Thank you for listing your sources. As I was reading your original post, I was thinking to myself, "this information sounds like it's coming from Cordain." Sure enough, two of the four papers were co-authored by him.
Nothing wrong with that. Cordain has done some excellent work on the general subject of primitive human diets. But although it's not (anywhere near) my area of expertise, my understanding is that many biological paleoanthropologists (or whatever they're called) who do specialize in this area believe that Cordain's group is wrong about the levels of saturated fat commonly consumed by our paleolithic ancestors. So Cordain's assertions should not be taken as fact without recognizing that there are competing views.
(I would consider Konner and Eaton to be part of Cordain's group. I'm not familiar with Simopoulos, but his paper is from 1999, so it may carry less weight than more recent papers on the subject. And besides, it is unclear from the abstract what Simopoulos is basing his estimate on — his own research, or a previously published paper?)
In any case, I think the reason saturated fat is generally smiled upon in the paleo community is that, unlike with polyunsaturated facts, there's no known (factually supported, logically consistent) mechanism for how dietary saturated fat might cause harm in humans. It's stable; it doesn't oxidize easily; it just seems highly respectable and generally upstanding as far as macronutrients go.
You may be correct about the amount of saturated fat being less way back then, although it appears natural for us to eat a large amount of meat.
The other day I was browsing through a lengthy interview with Ward Nicholson regarding his book, Beyond Vegetarianism, and if you have the time to read the interview, which includes updates on scientific observations cited in the book, you'll find it's a very thoughtful, rational piece.

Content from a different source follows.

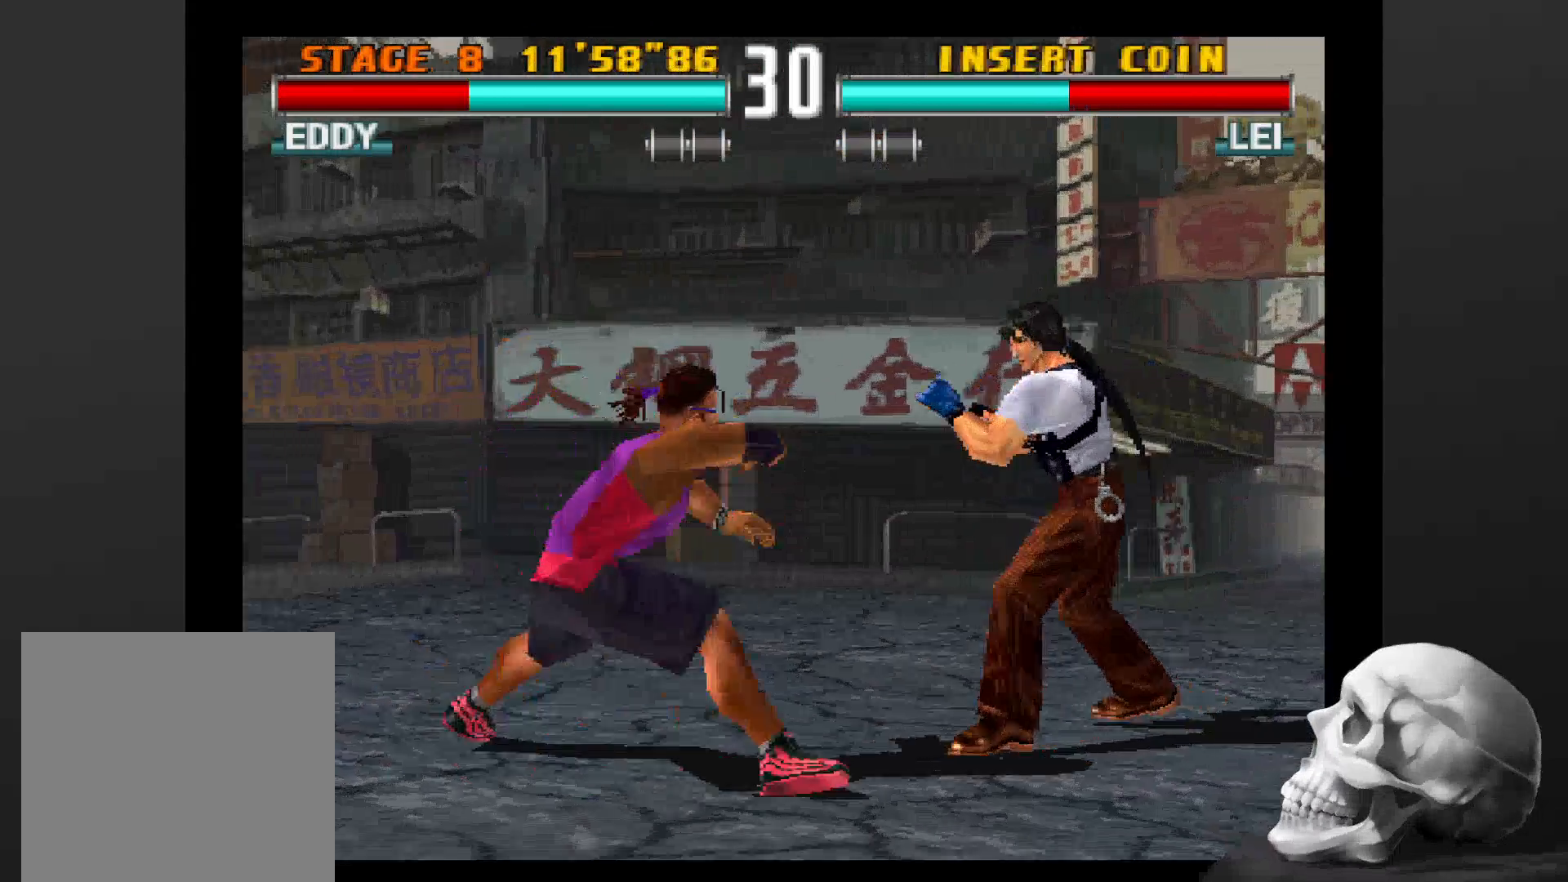
Gameplay with a controller (PlayStation layout); each line is a JSON object with the inputs held at the frame after it (dt_ms = milliseconds from this image to that frame). "events" lists button and stick changes between this image and that frame as [ms after this image, input, new state], when the widget could be followed in between. Not read: CROSS DPAD_DOWN DPAD_LEFT DPAD_RIGHT L3 R1 R3 SQUARE.
{"dt_ms": 1000, "buttons": [], "left_stick": "center", "right_stick": "center", "events": [[466, "TRIANGLE", "down"], [766, "TRIANGLE", "up"]]}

In a nutshell, he was once part of the Natural Hygiene movement but left because he believes the available science indicates we're meant to eat meat. I'm not sure whether he considers himself part of the ancestral eating community, but he definitely knows what he's talking about.
Here's a brief excerpt of the interview:
"Organ meats favored in preference to muscle meats in hunter-gatherer diets. Observations of modern hunter-gatherers have shown that muscle meats (the leanest part of the animal) are least preferred, sometimes even being thrown away in times of plenty, in preference to the fattier portions. Eaten first are the organs such as brains, eyeballs, tongue, kidneys, bone marrow (high in monounsaturated fat), and storage fat areas such as mesenteric (gut) fat. (Even this gut fat is much less saturated in composition, however, than the kind of marbled fat found in the muscle meat of modern feedlot animals.) There is no reason to believe earlier hunter-gatherers would have been any different in these preferences, since other species of animals who eat other animals for food also follow the same general order of consumption."
I occasionally wonder if Cordain had a low sat fat stance on how paleo ought to be done so that it would have less resistance to entering mainstream thought...
You need to eat less grains... Ok, says the general public.
You need to eat more meat and fish... Ok, says the general public.
You need to eat sat fat with all that 8^). No way! Says the mainstream... That's one step tooooo far.
The modern environment makes it difficult for many people to trust animal fats. Coconut oil is a 'safe' way to add more fat to the diet, particularly if you can't access grass-fed or game meat. The fact that it's mostly saturated simply means to most of these people that there is no balance issue in consuming it.
Plus I'm highly sceptical these days of the motivations of anyone who concludes that saturated fat intake should be limited, particularly without any evidence of adverse affects.